__CONSIGNA A__: Resume en dos oraciones el hilo sobre el subwoofer de auto.
__CONSIGNA B__: Enumera los aparatos de sonido que se nombran en el texto del hilo sobre el subwoofer de auto, sin contar el enlace.
__CONSIGNA C__: Prosigue el hilo sobre el subwoofer de auto desde el punto en que se interrumpe.

__FRAGMENTO DEL DOCUMENTO__:
================

# conectar subwoofer de auto, a sistema de casa.



## piojoer (Abr 16, 2008)

Hola, mi duda, es si existe alguna forma
de conectar un subwoofer de auto, a un equipo de casa.
como por ejemplo un Home Theater?

Por supuesto teniendo en cuenta, que se deve hacer una caja especial y todo.

Muchas Gracias.

El subwoofer de auto, seria algo como esto: http://oferta.deremate.cl/id=18260613_subwoofer-12-pulgadas-pioneer-tsw306c


----------



## DJ DRACO (Abr 20, 2008)

================

__DATOS EXTRAÍDOS__:
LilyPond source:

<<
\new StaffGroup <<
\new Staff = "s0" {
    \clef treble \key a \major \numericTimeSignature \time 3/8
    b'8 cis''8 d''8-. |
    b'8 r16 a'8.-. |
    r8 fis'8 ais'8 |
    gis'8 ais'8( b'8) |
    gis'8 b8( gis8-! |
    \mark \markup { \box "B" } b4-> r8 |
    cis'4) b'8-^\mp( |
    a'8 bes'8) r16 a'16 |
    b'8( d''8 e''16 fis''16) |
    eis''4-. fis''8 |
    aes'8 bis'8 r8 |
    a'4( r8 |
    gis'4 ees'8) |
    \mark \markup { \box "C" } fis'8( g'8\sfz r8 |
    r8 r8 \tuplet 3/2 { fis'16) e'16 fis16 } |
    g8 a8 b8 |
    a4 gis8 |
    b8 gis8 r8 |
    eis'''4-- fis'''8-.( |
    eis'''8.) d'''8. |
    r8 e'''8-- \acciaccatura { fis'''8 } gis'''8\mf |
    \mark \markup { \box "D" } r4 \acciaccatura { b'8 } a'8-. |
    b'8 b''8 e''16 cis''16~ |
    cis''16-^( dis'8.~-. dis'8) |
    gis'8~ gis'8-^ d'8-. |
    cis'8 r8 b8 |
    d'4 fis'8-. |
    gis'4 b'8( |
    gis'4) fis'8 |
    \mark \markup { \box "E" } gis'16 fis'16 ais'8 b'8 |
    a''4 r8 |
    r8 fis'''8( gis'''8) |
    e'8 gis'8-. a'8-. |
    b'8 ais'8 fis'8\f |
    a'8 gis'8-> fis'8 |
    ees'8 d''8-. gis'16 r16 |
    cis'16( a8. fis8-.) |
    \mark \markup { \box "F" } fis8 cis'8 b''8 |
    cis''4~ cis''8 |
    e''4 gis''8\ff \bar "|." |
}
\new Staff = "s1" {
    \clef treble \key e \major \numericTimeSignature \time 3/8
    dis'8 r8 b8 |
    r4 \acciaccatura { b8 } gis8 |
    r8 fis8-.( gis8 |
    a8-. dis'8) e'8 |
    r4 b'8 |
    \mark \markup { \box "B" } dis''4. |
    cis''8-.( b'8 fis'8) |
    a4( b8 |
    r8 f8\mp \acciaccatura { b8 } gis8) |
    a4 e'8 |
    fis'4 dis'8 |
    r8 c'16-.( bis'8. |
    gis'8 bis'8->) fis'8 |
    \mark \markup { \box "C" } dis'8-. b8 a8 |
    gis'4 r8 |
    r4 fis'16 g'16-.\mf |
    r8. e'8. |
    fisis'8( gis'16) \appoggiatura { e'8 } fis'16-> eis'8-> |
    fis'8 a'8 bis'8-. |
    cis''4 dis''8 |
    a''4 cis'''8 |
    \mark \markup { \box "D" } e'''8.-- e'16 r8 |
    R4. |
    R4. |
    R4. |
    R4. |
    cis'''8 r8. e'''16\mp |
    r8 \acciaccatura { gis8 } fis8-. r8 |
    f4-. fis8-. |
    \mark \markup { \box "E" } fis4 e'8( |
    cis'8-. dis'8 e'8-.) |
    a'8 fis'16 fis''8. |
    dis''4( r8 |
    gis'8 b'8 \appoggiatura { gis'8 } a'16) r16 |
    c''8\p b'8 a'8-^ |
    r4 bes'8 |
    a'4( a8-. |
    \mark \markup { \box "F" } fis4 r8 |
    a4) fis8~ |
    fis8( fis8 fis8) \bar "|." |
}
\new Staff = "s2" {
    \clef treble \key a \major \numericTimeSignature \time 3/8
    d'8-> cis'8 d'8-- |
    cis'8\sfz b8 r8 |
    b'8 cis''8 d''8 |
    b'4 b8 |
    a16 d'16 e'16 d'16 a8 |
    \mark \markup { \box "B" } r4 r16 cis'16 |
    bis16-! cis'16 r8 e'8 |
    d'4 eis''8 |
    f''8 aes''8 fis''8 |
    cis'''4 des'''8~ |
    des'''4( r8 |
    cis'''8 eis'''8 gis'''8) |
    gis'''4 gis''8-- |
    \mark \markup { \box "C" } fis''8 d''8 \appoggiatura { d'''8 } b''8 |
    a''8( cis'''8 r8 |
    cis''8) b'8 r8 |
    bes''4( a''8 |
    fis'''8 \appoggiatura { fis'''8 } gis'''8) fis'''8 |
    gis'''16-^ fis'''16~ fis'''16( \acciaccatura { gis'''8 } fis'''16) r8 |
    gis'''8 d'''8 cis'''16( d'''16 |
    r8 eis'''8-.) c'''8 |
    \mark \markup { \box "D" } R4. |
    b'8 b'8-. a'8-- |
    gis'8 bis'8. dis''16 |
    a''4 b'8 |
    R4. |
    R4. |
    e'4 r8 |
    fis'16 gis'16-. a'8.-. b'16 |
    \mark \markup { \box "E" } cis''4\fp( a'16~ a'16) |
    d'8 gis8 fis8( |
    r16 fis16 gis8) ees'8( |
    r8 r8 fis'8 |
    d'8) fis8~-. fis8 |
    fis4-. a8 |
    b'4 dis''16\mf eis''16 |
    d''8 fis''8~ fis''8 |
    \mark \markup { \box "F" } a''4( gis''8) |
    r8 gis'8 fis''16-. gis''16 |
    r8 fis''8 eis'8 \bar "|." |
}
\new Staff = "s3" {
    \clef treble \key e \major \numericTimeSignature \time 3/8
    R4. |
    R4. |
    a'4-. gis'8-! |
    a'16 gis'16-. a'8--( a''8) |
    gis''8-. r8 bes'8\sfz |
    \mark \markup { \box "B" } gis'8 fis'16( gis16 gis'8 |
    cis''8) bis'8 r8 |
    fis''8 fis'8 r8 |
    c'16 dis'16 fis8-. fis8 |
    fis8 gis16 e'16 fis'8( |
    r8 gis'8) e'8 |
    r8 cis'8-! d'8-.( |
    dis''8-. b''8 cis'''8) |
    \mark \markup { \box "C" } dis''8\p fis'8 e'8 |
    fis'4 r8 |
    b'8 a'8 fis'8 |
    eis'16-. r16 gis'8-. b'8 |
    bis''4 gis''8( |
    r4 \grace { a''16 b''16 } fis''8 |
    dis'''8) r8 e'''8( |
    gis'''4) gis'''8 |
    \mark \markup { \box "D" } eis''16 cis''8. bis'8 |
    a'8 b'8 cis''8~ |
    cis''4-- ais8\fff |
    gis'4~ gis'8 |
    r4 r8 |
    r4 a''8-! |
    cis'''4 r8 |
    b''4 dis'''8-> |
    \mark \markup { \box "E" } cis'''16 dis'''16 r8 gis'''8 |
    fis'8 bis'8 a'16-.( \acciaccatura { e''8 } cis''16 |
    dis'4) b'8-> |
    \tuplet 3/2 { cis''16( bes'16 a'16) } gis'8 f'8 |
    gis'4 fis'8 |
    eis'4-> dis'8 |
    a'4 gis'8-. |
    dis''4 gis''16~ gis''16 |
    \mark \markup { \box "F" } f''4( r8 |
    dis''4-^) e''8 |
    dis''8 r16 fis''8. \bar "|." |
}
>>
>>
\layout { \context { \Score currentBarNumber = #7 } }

================

__RESPUESTA CORRECTA A__: En el hilo, el usuario piojoer pregunta si existe alguna forma de conectar un subwoofer de auto a un equipo de casa, como un Home Theater, y da por hecho que habría que hacer una caja especial. Además, incluye un enlace para mostrar cómo sería el subwoofer de auto del que habla.

__RESPUESTA CORRECTA B__:
- Subwoofer de auto
- Equipo de casa
- Home Theater

__RESPUESTA CORRECTA C__:
NO se cuanto sabes de electronica y de audio, pero con un poco de idea te daras cuenta de q un parlante es un sistema digamos externo y se puede utilizar y colocar donde t guste teniendo en cuenta pocas cosas:

1) Potencia q puede soportar: ya que si el parlante es de poca potencia el equipo lo puede desconar.
2) impedancia de carga: ésta debe ser igual o lo mas semejante posible a la de salida del equipo.
3) para q lo vas a usar: si es subwoofer deberá tener una caja acustica de madera de un volumen necesario para reforzar las frecuencias bajas.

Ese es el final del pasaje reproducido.